# WHAT YOU HAVE TO DO
Go through the records and copy each line where the word "lines" occurs.

Excerpts from a dataset
----

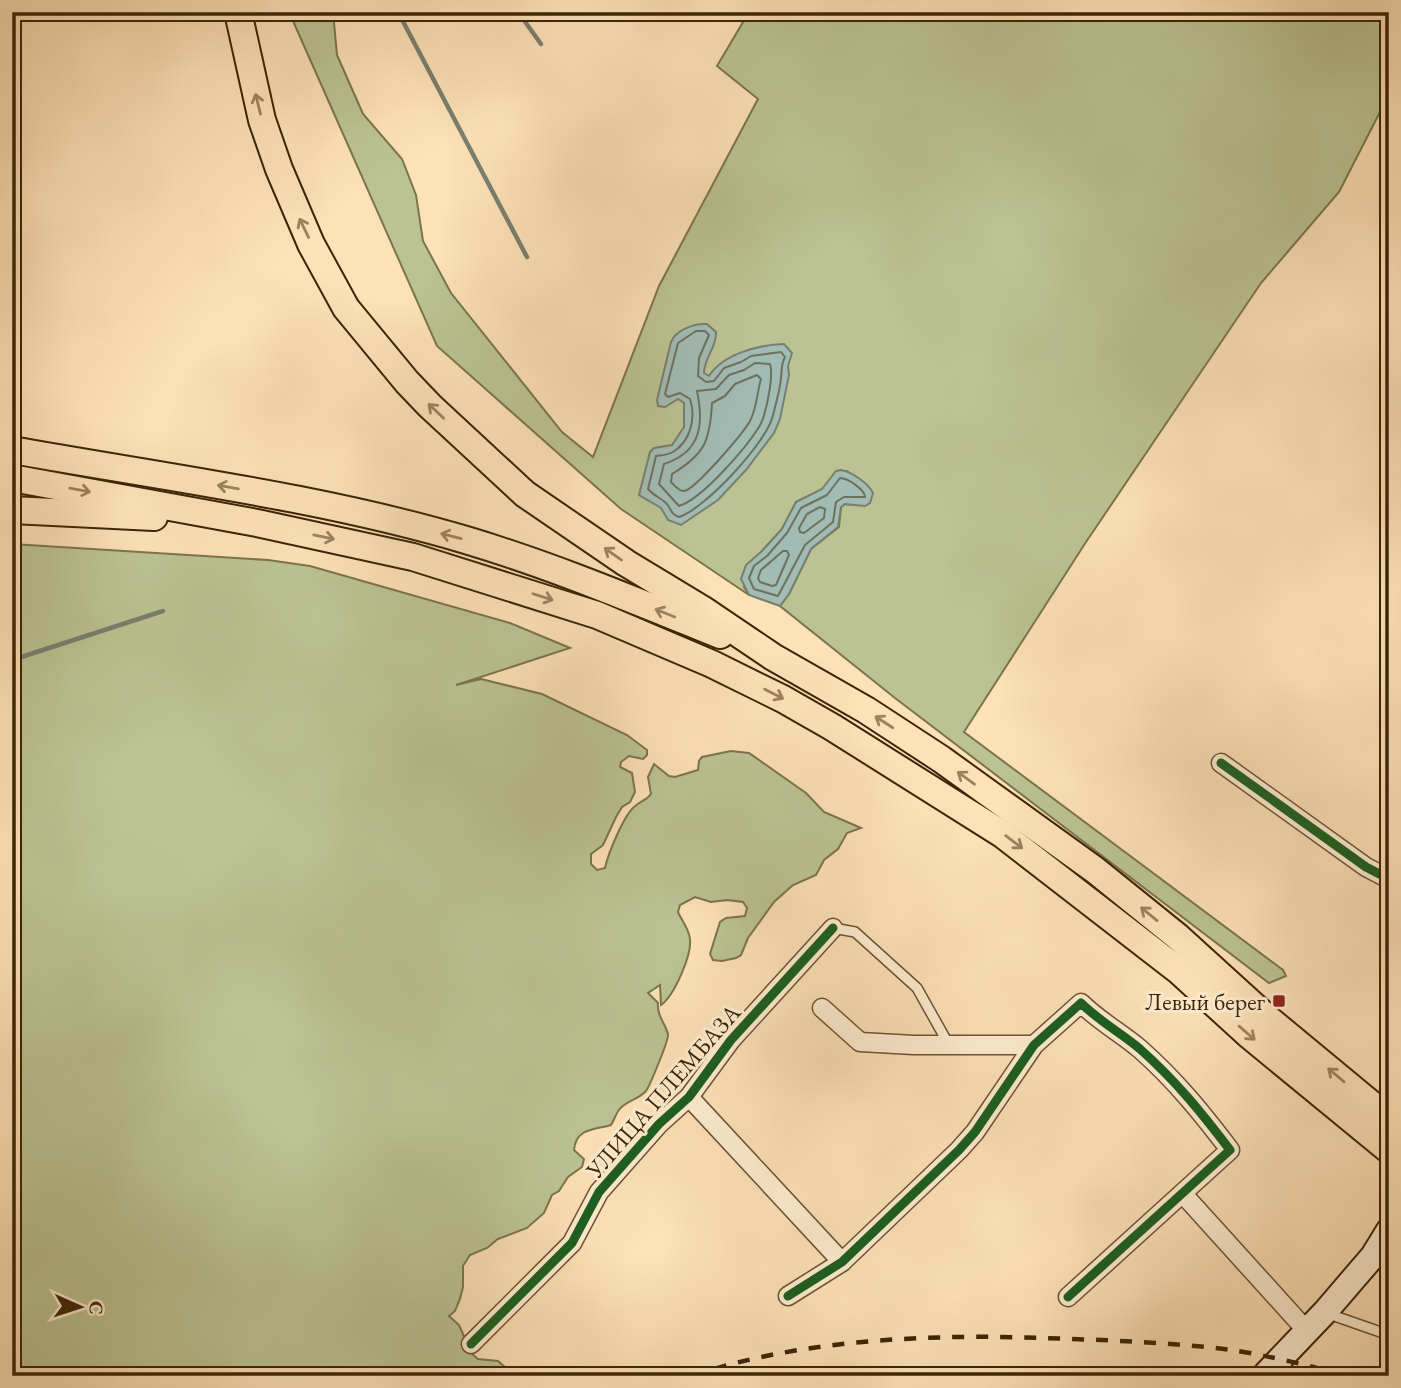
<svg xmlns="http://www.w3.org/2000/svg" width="1401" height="1388" font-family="'EB Garamond',serif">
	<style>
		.green { fill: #bbc392; stroke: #7c744c; stroke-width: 2 }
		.water { fill: #a1bcb5; stroke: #797f6f; stroke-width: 2 }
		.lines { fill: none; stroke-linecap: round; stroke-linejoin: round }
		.shore { stroke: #6f705d; stroke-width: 2 }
		.stream { stroke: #797f6f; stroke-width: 4.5 }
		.lane-casing { stroke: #6d5332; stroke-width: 12 }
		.street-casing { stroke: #6d5332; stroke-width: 21 }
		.secondary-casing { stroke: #3d2405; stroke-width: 28 }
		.primary-casing { stroke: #3d2405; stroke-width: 30 }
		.lane { stroke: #feecd0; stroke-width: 9 }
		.street { stroke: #feecd0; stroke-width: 18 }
		.secondary { stroke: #feecd0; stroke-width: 24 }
		.primary { stroke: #fde1b7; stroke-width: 26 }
		.rail { stroke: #3d2405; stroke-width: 4.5; stroke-dasharray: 12 12; stroke-linecap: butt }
		.cycleway-casing { stroke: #feecd0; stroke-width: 13 }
		.cycleway { stroke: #1b5e20; stroke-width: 9 }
		.oneway { stroke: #9d825e }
		.poi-dot { fill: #8f2418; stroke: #feecd0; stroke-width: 2.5 }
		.labels { text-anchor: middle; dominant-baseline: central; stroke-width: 6; stroke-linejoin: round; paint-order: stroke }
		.poi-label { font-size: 24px; fill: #3d2405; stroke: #feecd0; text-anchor: end }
		.street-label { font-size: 24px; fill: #3d2405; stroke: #feecd0 }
	</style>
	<rect width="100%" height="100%" fill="#fde1b7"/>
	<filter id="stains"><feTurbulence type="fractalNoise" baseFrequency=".00286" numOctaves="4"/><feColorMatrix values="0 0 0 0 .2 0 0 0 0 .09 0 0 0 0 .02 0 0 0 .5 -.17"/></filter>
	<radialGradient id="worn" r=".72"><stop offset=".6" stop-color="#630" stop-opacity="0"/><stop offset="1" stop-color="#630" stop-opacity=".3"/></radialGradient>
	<g class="green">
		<polygon points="289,12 333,12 337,55 363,114 402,159 416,195 423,241 451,293 562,432 593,457 659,286 758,99 717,66 749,12 1389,12 1389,100 1382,108 1339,192 1261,283 1086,542 964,732 1283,970 1286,976 1269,983 895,698 780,606 789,594 811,549 839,527 841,507 845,504 855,505 866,485 847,471 834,475 823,489 796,502 782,529 762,551 744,587 749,595 621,509 437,346"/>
		<path d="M12 544 268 560 310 566 510 623 570 648 456 685 481 679 542 694 627 735 647 750V755L643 759 629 756 621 762 620 767 632 773 635 792 630 802 622 807 616 817 603 845 591 854V864L597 870 605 868C608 854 623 817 634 807 640 801 646 801 651 794L648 777 654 764 669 776 675 777 698 770 699 761 702 757 731 751 749 753 806 793 824 812 861 828 847 833 838 849 824 860 816 875 793 885 774 902 748 938 741 955 736 958 722 961 713 960 710 954 720 922 726 918 745 916 747 908 743 902 727 900 711 902 695 897 680 905 678 912C682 921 689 929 690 939 692 955 674 996 661 1005L660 985 648 993 658 1003C657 1016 665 1023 668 1034 669 1040 650 1085 646 1091 638 1100 625 1101 619 1110 616 1114 614 1120 611 1125 594 1130 576 1128 574 1150L584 1159 582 1167 568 1177 559 1191 552 1195 544 1213 527 1228 498 1239 487 1248 470 1255 463 1266V1287L460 1299 455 1311 449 1316 459 1325 472 1354 478 1359 498 1361 515 1376H12Z"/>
	</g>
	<g class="water">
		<path d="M707 324 716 332C717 347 704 358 704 373L709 376C723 354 758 345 784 344L792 353 788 366 789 375 780 419 774 433 746 470 718 500 681 525 668 520 661 508 639 495 650 452 654 448 672 445 684 427V403L678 399 665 407 658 406 657 400 671 342C676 330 694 323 707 324Z"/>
		<path d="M841 470C852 472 868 483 873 493L870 503 865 506 845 504 841 507 838 527 811 549 789 594 780 606 749 595 741 579 746 565 762 551 782 529 796 502 822 489 836 471Z"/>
	</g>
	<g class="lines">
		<g class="shore">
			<path d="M696 331H705L709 335 699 358 698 376 706 382 714 381 724 368 741 362 751 356 781 352 785 357C781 364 782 369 781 378 780 390 776 403 773 415 768 441 705 509 679 517 671 514 672 511 667 504 661 498 653 495 648 489L656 456C662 455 668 455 673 452 691 441 696 417 690 399L680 393 668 397 665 394 678 343Z"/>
			<path d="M755 363 770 364C774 375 766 416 759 427 746 448 702 499 679 506L659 484 664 464C701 452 704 425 697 391L716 389 729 375 744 370Z"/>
			<path d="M757 375 761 379C757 392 757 408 750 421 744 432 695 490 684 491 680 492 674 485 671 482L672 474C705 454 710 441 712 403L725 396 735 384Z"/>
			<path d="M840 478C848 478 865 490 865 497H844L836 502 833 522 805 545 778 596 754 589 749 578 754 566 767 556 787 533 801 508 827 495Z"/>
			<polygon points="820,507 825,509 824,518 804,533 800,532 799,528 807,514"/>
			<polygon points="783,551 787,551 789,555 776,585 772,586 760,582 758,578 761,570"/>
		</g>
		<g class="stream">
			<polyline points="398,12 527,257"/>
			<polyline points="518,12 541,44"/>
			<polyline points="12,660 163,611"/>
		</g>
		<defs>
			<g id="lane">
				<polyline points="833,928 855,932 917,988 949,1045"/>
				<polyline points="1326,1313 1389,1335"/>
			</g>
			<g id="street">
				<polyline points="1221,763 1366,867 1389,879"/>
				<polyline points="822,1008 860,1042 914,1045 1034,1045"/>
				<polyline points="689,1097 842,1262"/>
				<polyline points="1183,1194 1306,1330"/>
				<path d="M788 1296 842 1262 959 1150 975 1132 1034 1045 1081 1003C1099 1021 1121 1033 1140 1049 1176 1081 1201 1112 1230 1150L1068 1297"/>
				<polyline points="471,1344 572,1243 599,1192 659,1124 689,1097 731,1040 833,928"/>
			</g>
			<polyline id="secondary" points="1264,1376 1325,1312 1373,1256 1389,1230"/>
			<g id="primary">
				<polyline points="238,12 262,120 279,169 311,244 346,308 407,382 430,406 525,494 626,563 702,609 773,657 866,710 941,759 1095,870 1178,937 1267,1018 1389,1119"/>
				<path d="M12 450C162 477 321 497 466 540 553 566 636 601 720 635"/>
				<polyline points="12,478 257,523 413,557 597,615 712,664 783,699 832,727 1002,834 1179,971 1249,1035 1389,1150"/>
				<polyline points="12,510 154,517"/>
			</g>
		</defs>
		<use href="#lane" class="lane-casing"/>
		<use href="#street" class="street-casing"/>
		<use href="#secondary" class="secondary-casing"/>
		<use href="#primary" class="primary-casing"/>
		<use href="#lane" class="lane"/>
		<use href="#street" class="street"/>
		<use href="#secondary" class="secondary"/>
		<use href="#primary" class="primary"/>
		<path class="rail" d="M692 1376C800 1339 931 1334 1044 1338 1104 1340 1164 1342 1224 1349 1263 1354 1310 1366 1349 1376"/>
		<defs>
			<g id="cycleway">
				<polyline points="1221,763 1366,867 1389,879"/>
				<path d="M788 1296 842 1262 959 1150 975 1132 1034 1045 1081 1003C1099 1021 1121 1033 1140 1049 1176 1081 1201 1112 1230 1150L1068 1297"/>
				<polyline points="471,1344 572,1243 599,1192 659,1124 689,1097 731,1040 833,928"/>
			</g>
		</defs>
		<use href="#cycleway" class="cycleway-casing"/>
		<use href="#cycleway" class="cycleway"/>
	</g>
	<defs><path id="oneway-shaft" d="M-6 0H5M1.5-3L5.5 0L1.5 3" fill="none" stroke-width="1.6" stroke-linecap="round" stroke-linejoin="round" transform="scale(1.75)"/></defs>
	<g class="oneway">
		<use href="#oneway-shaft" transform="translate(258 104) rotate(-104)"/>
		<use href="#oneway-shaft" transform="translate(304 228) rotate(-116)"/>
		<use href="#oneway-shaft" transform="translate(436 411) rotate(-137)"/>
		<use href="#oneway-shaft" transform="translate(228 487) rotate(-170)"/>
		<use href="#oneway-shaft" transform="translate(80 490) rotate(10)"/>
		<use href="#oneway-shaft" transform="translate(451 536) rotate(-166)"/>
		<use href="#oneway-shaft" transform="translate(324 537) rotate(12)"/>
		<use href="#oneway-shaft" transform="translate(613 554) rotate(-145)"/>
		<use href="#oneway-shaft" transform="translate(543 597) rotate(18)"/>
		<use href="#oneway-shaft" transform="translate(665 613) rotate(-158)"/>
		<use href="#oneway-shaft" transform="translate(774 694) rotate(27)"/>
		<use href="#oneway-shaft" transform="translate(884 722) rotate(-147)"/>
		<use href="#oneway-shaft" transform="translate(966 778) rotate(-144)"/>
		<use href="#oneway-shaft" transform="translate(1014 842) rotate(37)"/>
		<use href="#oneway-shaft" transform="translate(1149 914) rotate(-141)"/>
		<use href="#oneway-shaft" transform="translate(1247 1033) rotate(41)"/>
		<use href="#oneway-shaft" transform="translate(1336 1075) rotate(-140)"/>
	</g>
	<rect class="poi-dot" x="1272" y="994" width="14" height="14" rx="3.5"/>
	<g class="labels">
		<g class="poi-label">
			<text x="1265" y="1001">Левый берег</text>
		</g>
		<g class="street-label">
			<text transform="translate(663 1091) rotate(-49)">УЛИЦА ПЛЕМБАЗА</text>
		</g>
	</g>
	<rect width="1401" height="1388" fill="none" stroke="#fde1b7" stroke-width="42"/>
	<rect x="14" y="14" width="1373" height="1360" fill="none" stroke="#3d2405" stroke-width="3.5"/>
	<rect x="21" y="21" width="1359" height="1346" fill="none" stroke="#3d2405" stroke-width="2"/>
	<g transform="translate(80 1307) rotate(93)" stroke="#feecd0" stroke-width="5" paint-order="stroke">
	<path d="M0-5L12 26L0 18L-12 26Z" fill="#3d2405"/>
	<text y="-10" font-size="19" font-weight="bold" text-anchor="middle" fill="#3d2405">С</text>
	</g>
	<rect width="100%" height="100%" filter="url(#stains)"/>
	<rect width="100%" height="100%" fill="url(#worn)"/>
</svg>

----

# SOLUTION BELOW
		.lines { fill: none; stroke-linecap: round; stroke-linejoin: round }
	<g class="lines">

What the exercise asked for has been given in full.